My neck is taught,  tight rope wrapped round a mountain top; skies scream symphonies amidst.

I begin to see infinity in every face I create before me, not mine. A dazed hawk dodging Olympian orations; I can not see my self. I am in the storms of my mind. And I rarely meet another legendary bird here in this freezing warm.

I rarely can see past the golden dendrites I surf around. I rarely see my own feathers in this weather. My neck hurts, chained by my own capitulations, red emblazoned by docility.
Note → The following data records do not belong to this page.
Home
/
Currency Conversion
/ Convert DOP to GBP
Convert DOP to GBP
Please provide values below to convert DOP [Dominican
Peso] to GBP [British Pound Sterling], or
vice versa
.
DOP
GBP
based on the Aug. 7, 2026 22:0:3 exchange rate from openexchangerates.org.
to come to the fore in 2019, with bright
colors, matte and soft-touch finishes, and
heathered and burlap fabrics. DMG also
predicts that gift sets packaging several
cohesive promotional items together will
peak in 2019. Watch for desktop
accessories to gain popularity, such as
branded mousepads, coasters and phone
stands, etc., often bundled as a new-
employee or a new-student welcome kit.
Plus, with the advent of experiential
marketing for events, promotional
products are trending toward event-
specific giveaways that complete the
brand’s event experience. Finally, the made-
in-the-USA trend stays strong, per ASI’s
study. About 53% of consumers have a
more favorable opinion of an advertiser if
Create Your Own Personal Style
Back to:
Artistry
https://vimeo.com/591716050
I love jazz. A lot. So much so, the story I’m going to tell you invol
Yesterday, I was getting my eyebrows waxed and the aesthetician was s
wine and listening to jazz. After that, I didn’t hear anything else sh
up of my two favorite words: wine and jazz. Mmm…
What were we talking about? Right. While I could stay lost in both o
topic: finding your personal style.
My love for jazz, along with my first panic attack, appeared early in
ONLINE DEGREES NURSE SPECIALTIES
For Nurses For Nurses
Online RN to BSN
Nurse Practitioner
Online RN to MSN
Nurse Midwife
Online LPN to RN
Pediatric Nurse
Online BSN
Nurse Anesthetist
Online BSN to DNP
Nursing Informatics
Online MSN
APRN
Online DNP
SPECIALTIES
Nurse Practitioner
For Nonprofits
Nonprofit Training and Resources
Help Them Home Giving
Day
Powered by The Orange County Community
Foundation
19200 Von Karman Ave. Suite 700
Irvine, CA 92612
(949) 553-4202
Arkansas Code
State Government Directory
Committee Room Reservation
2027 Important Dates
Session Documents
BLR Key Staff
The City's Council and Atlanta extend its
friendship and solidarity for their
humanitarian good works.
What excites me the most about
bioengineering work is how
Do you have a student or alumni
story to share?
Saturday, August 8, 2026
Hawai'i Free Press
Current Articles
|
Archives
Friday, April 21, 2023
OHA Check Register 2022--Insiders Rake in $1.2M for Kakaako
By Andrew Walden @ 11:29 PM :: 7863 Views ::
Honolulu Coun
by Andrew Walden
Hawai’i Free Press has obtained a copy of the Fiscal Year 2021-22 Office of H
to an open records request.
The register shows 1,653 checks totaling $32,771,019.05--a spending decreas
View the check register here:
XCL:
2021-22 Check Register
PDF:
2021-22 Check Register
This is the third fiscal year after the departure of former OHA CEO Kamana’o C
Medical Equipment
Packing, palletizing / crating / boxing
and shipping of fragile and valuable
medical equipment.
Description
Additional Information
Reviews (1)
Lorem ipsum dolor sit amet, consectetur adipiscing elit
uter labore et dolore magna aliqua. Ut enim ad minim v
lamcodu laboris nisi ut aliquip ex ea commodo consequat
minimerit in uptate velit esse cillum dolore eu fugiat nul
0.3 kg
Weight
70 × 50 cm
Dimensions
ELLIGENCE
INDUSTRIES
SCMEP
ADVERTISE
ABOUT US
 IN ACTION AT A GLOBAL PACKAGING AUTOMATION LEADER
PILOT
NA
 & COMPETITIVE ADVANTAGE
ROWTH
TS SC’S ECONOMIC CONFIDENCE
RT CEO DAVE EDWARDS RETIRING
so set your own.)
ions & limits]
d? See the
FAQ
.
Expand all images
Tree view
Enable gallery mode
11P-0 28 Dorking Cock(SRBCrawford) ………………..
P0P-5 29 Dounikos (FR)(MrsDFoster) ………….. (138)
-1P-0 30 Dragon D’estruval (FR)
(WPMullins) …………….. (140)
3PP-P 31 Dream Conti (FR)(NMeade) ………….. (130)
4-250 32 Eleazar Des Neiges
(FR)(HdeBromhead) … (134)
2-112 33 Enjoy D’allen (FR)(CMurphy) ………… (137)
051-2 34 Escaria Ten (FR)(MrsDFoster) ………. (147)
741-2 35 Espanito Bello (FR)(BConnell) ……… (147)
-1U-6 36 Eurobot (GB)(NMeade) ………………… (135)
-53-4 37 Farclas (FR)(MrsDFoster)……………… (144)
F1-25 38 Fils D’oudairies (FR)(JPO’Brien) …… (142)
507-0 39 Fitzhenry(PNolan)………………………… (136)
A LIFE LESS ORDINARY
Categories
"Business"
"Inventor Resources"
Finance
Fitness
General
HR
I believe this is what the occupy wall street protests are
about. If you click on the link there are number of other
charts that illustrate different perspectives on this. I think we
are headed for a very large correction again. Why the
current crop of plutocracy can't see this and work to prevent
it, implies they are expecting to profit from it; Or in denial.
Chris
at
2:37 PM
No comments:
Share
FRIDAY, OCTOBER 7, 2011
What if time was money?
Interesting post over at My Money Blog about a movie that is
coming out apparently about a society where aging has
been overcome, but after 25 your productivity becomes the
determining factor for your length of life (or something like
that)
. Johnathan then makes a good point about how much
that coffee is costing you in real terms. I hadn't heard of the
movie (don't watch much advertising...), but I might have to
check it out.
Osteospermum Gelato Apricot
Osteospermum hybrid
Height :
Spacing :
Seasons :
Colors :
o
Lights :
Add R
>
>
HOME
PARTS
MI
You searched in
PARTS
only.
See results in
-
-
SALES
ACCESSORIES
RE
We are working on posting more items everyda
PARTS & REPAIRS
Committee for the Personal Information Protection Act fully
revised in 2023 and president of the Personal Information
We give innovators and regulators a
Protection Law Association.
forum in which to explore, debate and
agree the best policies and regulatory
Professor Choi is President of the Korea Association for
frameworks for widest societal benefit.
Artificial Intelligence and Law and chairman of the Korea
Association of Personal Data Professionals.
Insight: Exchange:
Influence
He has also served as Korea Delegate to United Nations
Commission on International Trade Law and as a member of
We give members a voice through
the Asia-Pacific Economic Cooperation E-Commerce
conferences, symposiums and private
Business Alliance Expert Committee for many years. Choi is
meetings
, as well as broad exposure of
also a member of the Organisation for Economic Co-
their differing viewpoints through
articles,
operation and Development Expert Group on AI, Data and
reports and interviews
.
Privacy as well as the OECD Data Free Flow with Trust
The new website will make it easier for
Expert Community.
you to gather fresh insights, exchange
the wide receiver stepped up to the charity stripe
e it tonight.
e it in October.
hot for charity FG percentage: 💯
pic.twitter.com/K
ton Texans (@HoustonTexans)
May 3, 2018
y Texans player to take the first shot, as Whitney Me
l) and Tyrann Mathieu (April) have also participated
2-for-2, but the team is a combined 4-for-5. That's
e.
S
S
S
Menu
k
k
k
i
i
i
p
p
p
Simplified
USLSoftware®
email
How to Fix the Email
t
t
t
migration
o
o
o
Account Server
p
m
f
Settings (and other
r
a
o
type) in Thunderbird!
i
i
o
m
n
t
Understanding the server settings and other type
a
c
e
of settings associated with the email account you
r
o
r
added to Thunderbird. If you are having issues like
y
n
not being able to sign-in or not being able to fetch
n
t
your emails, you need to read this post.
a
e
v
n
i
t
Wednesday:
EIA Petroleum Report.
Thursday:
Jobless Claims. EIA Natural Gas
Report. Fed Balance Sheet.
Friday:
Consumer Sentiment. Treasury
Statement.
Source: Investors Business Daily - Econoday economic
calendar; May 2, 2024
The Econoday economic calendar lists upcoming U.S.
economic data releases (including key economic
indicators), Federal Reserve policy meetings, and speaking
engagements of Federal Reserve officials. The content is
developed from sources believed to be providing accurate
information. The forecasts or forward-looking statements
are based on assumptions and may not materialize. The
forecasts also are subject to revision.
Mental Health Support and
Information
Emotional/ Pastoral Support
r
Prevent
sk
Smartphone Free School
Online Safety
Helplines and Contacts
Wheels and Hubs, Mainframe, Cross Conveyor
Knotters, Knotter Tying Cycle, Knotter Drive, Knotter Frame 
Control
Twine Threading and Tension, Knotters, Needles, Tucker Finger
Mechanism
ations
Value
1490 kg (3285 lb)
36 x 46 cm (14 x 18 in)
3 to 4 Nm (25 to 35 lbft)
I hurt so badly because I realize where I am, a striked mass of winged fury in a lightning kingdom, falling, falling, being.

I am beginning to emotionally accept my perfection, my beauty, my value. Beginning.

But it takes shocks atop shocks to the dome, high frequency paint splatters that incise tattoos of forever, and forever ago.

And stinging lizations that I am Here, but not a Hare. And my aria is sung for an area of heightened ideals, abstracted appeals; in skies screaming symphonies down ahead.

Stillness.
In a thunderstorm.  

I can speak in poetic tongues and seduce you in clandestine silences. But at the end of it all, the moon still has a dark side.

And I am there. Hidden betwixt the blackness. Alone. But not forever, and not forever ago.